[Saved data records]

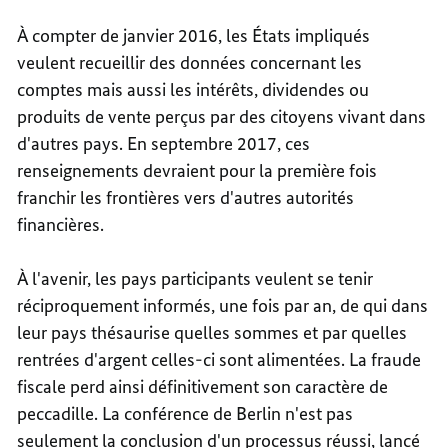
À compter de janvier 2016, les États impliqués
veulent recueillir des données concernant les
comptes mais aussi les intérêts, dividendes ou
produits de vente perçus par des citoyens vivant dans
d'autres pays. En septembre 2017, ces
renseignements devraient pour la première fois
franchir les frontières vers d'autres autorités
financières.
À l'avenir, les pays participants veulent se tenir
réciproquement informés, une fois par an, de qui dans
leur pays thésaurise quelles sommes et par quelles
rentrées d'argent celles-ci sont alimentées. La fraude
fiscale perd ainsi définitivement son caractère de
peccadille. La conférence de Berlin n'est pas
seulement la conclusion d'un processus réussi, lancé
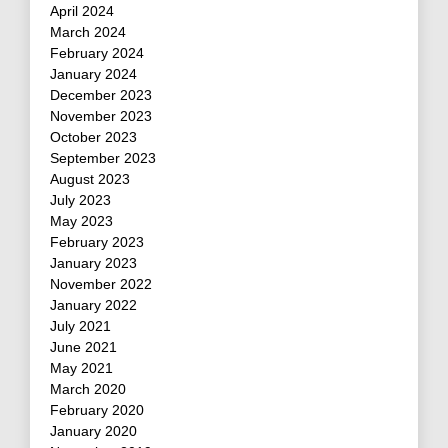
April 2024
March 2024
February 2024
January 2024
December 2023
November 2023
October 2023
September 2023
August 2023
July 2023
May 2023
February 2023
January 2023
November 2022
January 2022
July 2021
June 2021
May 2021
March 2020
February 2020
January 2020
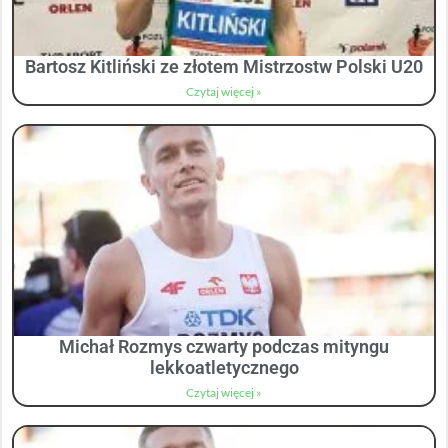
Bartosz Kitliński ze złotem Mistrzostw Polski U20
Czytaj więcej »
Michał Rozmys czwarty podczas mityngu
lekkoatletycznego
Czytaj więcej »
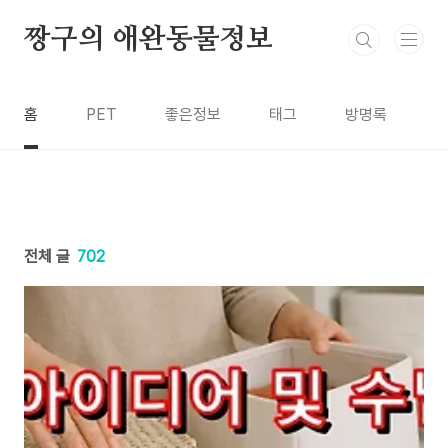
본문 바로가기
짱구의 애완동물정보
홈
PET
좋은정보
태그
방명록
전체 글
702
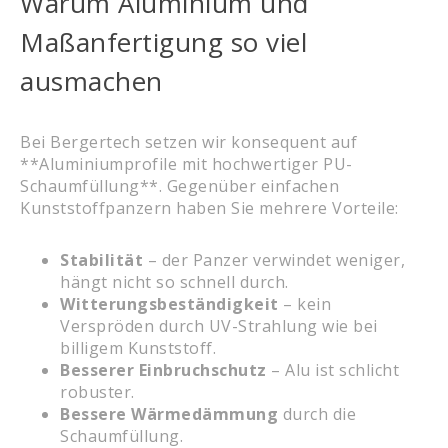
Warum Aluminium und
Maßanfertigung so viel
ausmachen
Bei Bergertech setzen wir konsequent auf
**Aluminiumprofile mit hochwertiger PU-
Schaumfüllung**. Gegenüber einfachen
Kunststoffpanzern haben Sie mehrere Vorteile:
Stabilität
– der Panzer verwindet weniger,
hängt nicht so schnell durch.
Witterungsbeständigkeit
– kein
Verspröden durch UV-Strahlung wie bei
billigem Kunststoff.
Besserer Einbruchschutz
– Alu ist schlicht
robuster.
Bessere Wärmedämmung
durch die
Schaumfüllung.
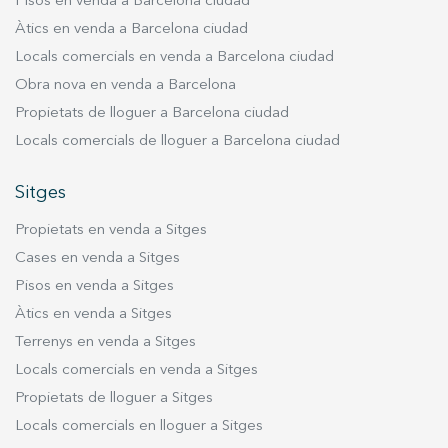
Pisos en venda a Barcelona ciudad
sala de benvinguda separada. El sòl de marbre
Àtics en venda a Barcelona ciudad
polit ens condueix per tot l'interior fins a trobar
Locals comercials en venda a Barcelona ciudad
les àmplies i luxoses àrees d'estar d'impecable
Obra nova en venda a Barcelona
disseny de planta oberta, que aporta
lluminositat a les estances fent que les vistes al
Propietats de lloguer a Barcelona ciudad
mar tinguin gran part del protagonisme. D'altra
Locals comercials de lloguer a Barcelona ciudad
banda, al menjador, a la sala d'estar i al saló
principal trobem espais amb molta lluminositat i
Sitges
vistes al mar, fustes naturals i fibres que
Propietats en venda a Sitges
dominen tant els mobles com els seients. Per
acabar la planta baixa de la casa, trobem la
Cases en venda a Sitges
cuina, la qual està totalment equipada i amb
Pisos en venda a Sitges
totes les comoditats necessàries. A la primera
Àtics en venda a Sitges
planta trobem l'habitació principal, la qual
Terrenys en venda a Sitges
s'estén al llarg de la casa oferint vistes al mar
Locals comercials en venda a Sitges
des de la terrassa del dormitori i al jardí des de
Propietats de lloguer a Sitges
la terrassa del bany. L'habitació compta amb llit
king size completament tapissat, minibar,
Locals comercials en lloguer a Sitges
televisor de plasma, caixa de seguretat i armaris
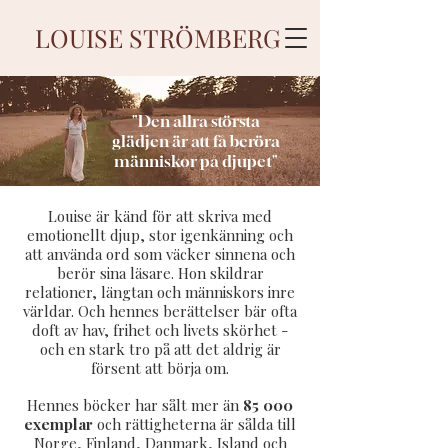
LOUISE STRÖMBERG
"Den allra största
glädjen är att få beröra
människor på djupet"
Louise är känd för att skriva med
emotionellt djup, stor igenkänning och
att använda ord som väcker sinnena och
berör sina läsare. Hon skildrar
relationer, längtan och människors inre
världar.
Och hennes berättelser bär ofta
doft av hav, frihet och livets skörhet -
och en stark tro på att det aldrig är
försent att börja om.
Hennes böcker har sålt mer än
85 000
exemplar
och rättigheterna är sålda till
Norge, Finland, Danmark, Island och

** YOUR OBJECTIVE **
Arrange the lines of the material, from its start through the line containing "À l'avenir, les", as a Markdown table with the columns Row and Line. Skip blank lines and leave out the pictures.

** SOLUTION TO THIS EXERCISE **
| Row | Line |
|---|---|
| 1 | À compter de janvier 2016, les États impliqués |
| 2 | veulent recueillir des données concernant les |
| 3 | comptes mais aussi les intérêts, dividendes ou |
| 4 | produits de vente perçus par des citoyens vivant dans |
| 5 | d'autres pays. En septembre 2017, ces |
| 6 | renseignements devraient pour la première fois |
| 7 | franchir les frontières vers d'autres autorités |
| 8 | financières. |
| 9 | À l'avenir, les pays participants veulent se tenir |